SMASH-G: A System for Modeling, Analyzing, and Synthesizing Hand Gestures

Nam Hee Gordon Kim and Tim Straubinger

This is a supplementary code for our project: https://sites.google.com/view/smash-g

We used Python 3.6 on Ubuntu 18.04 LTS along with these libraries (not comprehensive):

  • matplotlib
  • scikit-learn
  • imageio
  • tensorflow

Also, an installation of Docker or Singularity is recommended.

Instructions

Step 1: Install MANO and Configure

  • Download MANO codebase after signing up: https://mano.is.tue.mpg.de/
  • Also install mesh https://github.com/MPI-IS/mesh
  • MANO is written in Python 2.7, and therefore you must make tweaks to make it Python 3.6 compatible.
  • Also, create __init__.py in every directory and subdirectory of MANO.

Step 2: Deploy the 3D hand pose estimator (Zimmermann et al.)

  • We employed a remote server with a GPU and used socket programming to process videos.
  • We provide the Dockerfile used inside the hand3d subdirectory.

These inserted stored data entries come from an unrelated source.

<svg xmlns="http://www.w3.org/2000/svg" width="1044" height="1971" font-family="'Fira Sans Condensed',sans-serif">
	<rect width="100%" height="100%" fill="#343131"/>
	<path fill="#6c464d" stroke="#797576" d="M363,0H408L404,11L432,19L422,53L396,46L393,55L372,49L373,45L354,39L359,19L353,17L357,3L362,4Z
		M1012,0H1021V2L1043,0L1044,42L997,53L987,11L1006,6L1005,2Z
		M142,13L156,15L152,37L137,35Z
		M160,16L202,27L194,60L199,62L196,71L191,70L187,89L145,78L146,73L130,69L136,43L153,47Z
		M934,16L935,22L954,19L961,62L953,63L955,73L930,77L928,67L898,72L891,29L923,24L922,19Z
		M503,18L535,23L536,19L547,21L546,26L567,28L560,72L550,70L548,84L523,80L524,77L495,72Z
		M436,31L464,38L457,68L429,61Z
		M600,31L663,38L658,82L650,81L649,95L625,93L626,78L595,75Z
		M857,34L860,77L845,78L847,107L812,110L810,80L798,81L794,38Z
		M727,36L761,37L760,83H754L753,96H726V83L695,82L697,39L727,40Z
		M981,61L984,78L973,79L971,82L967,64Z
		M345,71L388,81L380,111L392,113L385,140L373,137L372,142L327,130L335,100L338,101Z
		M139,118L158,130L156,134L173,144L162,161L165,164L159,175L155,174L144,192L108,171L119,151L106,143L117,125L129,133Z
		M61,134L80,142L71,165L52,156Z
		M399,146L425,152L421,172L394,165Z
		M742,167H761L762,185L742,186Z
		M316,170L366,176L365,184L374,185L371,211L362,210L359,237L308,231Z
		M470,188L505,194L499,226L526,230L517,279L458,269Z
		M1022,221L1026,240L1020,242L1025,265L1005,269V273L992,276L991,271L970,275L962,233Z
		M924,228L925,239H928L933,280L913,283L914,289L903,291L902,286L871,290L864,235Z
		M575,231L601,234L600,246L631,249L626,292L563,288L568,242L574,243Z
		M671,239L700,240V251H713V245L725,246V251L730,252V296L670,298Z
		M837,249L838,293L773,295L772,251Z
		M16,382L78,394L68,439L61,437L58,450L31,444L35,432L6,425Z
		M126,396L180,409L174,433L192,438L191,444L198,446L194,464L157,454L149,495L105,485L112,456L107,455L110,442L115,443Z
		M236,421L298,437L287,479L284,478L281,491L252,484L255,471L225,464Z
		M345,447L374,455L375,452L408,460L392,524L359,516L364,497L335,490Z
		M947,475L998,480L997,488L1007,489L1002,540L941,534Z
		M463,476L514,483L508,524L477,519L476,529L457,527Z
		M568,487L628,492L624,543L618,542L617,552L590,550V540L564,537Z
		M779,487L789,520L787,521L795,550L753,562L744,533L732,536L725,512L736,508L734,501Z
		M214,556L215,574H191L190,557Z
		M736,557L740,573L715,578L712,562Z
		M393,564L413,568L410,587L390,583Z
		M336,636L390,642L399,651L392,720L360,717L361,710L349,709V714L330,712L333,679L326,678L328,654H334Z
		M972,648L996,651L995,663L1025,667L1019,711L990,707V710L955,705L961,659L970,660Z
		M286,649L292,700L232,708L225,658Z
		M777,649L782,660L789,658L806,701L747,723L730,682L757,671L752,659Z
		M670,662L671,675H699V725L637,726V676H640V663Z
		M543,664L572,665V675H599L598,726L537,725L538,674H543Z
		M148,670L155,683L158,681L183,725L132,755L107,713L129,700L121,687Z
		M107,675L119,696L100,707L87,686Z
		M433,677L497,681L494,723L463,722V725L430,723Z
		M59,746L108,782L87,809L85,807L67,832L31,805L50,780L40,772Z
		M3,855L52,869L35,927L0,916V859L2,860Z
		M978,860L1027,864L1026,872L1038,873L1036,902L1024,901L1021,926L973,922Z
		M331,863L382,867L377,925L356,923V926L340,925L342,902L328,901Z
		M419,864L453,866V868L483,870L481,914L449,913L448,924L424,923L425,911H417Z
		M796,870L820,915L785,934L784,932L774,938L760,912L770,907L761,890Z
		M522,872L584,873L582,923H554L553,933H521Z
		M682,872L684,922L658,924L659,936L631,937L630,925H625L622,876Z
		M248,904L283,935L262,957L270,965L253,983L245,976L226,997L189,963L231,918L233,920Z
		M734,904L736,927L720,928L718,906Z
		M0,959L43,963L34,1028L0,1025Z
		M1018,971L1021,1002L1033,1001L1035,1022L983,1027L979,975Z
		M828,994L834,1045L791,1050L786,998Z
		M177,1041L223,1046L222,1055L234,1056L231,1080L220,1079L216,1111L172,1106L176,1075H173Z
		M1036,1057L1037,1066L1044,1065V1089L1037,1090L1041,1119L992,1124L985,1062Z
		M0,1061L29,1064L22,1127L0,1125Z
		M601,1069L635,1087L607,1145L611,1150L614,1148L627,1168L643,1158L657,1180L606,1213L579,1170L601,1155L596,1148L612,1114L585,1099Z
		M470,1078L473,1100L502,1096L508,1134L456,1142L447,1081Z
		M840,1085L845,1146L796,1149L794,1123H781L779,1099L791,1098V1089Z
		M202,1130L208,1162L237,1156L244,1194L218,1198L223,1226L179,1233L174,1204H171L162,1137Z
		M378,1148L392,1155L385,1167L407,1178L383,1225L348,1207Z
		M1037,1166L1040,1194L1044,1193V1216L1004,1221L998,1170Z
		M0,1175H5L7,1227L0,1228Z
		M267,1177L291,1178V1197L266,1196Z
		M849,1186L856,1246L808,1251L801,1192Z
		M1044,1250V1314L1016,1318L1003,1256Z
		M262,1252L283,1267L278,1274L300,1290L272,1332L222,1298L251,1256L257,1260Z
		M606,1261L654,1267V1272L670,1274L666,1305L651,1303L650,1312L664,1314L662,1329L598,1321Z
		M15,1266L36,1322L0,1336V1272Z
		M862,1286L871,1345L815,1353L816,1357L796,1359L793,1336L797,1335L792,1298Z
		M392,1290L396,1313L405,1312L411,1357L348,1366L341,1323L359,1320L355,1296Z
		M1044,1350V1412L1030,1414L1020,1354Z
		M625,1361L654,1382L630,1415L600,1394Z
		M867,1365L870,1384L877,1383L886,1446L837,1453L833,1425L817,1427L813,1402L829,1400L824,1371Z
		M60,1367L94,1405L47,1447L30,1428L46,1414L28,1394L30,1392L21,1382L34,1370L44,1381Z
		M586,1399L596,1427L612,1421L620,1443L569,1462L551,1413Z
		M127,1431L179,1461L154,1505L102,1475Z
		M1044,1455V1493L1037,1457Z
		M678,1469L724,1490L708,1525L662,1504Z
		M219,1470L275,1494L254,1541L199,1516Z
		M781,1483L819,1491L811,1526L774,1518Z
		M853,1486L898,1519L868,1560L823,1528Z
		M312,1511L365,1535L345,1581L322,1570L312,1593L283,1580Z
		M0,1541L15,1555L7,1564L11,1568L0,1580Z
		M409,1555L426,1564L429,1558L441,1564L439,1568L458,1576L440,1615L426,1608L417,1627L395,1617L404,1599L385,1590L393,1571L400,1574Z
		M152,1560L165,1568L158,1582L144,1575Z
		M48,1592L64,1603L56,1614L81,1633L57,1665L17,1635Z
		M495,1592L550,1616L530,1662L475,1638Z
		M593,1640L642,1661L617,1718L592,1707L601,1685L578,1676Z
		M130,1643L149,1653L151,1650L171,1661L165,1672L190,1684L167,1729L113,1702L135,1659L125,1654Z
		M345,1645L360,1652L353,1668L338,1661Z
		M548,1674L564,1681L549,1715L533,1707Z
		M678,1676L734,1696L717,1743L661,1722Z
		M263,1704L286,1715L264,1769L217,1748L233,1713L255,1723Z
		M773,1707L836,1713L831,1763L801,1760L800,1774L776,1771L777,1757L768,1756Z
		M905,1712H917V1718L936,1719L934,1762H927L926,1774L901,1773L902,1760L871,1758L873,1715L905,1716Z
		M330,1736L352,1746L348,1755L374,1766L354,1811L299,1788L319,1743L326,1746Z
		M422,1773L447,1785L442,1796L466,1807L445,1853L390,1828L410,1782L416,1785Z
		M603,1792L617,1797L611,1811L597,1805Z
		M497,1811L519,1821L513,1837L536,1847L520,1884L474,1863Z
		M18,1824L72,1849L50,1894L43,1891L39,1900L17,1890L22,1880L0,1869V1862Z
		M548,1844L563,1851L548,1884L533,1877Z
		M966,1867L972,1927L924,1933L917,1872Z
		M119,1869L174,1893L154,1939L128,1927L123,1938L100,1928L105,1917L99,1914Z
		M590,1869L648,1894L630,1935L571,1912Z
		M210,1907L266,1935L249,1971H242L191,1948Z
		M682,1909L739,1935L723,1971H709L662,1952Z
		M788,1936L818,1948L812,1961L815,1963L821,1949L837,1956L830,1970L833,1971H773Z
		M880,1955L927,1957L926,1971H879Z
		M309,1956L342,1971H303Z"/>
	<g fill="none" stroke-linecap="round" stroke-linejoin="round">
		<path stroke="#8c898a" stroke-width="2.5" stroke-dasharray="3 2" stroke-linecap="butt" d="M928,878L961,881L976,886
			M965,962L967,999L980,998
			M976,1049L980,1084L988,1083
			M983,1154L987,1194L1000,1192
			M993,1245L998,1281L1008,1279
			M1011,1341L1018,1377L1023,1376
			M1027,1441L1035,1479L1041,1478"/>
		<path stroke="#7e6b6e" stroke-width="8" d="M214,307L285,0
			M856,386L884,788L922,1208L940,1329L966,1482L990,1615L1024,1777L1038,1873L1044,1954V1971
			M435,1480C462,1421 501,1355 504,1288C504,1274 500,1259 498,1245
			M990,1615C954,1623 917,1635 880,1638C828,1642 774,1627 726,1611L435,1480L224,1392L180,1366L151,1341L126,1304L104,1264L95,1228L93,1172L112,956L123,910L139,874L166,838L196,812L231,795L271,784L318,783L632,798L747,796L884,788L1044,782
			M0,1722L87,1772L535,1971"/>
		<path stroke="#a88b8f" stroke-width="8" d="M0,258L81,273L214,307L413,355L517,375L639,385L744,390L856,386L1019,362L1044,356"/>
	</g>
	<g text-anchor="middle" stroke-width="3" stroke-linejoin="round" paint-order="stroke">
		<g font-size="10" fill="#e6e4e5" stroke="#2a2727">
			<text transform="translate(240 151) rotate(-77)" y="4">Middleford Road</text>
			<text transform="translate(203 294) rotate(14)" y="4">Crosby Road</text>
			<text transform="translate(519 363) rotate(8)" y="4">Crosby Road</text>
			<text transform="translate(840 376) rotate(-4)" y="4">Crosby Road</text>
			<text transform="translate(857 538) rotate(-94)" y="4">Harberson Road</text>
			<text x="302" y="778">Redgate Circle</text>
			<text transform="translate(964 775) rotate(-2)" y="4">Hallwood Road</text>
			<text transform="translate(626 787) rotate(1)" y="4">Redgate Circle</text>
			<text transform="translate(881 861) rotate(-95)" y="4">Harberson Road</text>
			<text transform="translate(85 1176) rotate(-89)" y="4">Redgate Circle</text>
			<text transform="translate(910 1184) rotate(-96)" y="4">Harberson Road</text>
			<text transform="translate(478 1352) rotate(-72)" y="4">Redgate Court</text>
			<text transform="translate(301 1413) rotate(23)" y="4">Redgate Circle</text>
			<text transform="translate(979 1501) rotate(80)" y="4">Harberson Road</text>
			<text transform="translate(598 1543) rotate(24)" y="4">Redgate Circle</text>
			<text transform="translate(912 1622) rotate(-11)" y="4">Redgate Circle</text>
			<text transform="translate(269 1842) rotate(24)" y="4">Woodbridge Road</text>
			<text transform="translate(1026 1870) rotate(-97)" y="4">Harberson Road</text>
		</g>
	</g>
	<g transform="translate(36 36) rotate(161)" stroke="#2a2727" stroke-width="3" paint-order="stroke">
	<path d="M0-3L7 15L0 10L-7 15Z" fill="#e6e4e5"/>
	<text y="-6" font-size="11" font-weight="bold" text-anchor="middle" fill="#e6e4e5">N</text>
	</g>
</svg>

If running Docker, docker pull namheegordonkim/handgpu should suffice.
  • Use docker shell or similar to access the files inside the container.
  • Once inside the container, run python3 -u server.py to listen to port 3333.
  • If needed, set up an SSH tunnel so the client running on your edge device can communicate with the remote server.

Step 3: Preprocess data

You can download our video data here: https://www.dropbox.com/s/ep8jhys2ie4kjda/smash-g-data.zip?dl=0

Put all the .mp4 files inside a subdirectory named ./data/.

To process all the data in one command, run this inside a bash shell:

for GESTURE in "ok" "thumbs_up" "paper" "scissors" "call_me" "lets_drink"
do
    for i in {00..08}
    do
        python preprocess_video_with_cc.py --input_file ./data/"$GESTURE"$i.mp4 --output_dir ./data/dynamic/$GESTURE/$i/
    done
done

Step 4: Learn the dynamics

First, another preprocessing step for learning dynamics:

python preprocess_dynamics_data.py

Then run

python learn_dynamics.py

You should be able to visualize the dynamics with

python visualize_dynamics.py

Step 6: Generate trajectories

You can now synthesize the data with the learned dynamics. Simply run:

python generate_trajectory.py --gesture_name <gesture_name>

where <gesture_name> is one of {ok, thumbs_up, paper, scissors, call_me, lets_drink}.

This generates three trajectories total, with varying speed parameter values.

Step 5: Animate MANO Hand

Finally, animate with inverse kinematics using:

python mano_render.py --gesture_name <gesture_name> --speed <speed>

where <speed> is one of {0.5, 1.0, 1.5}.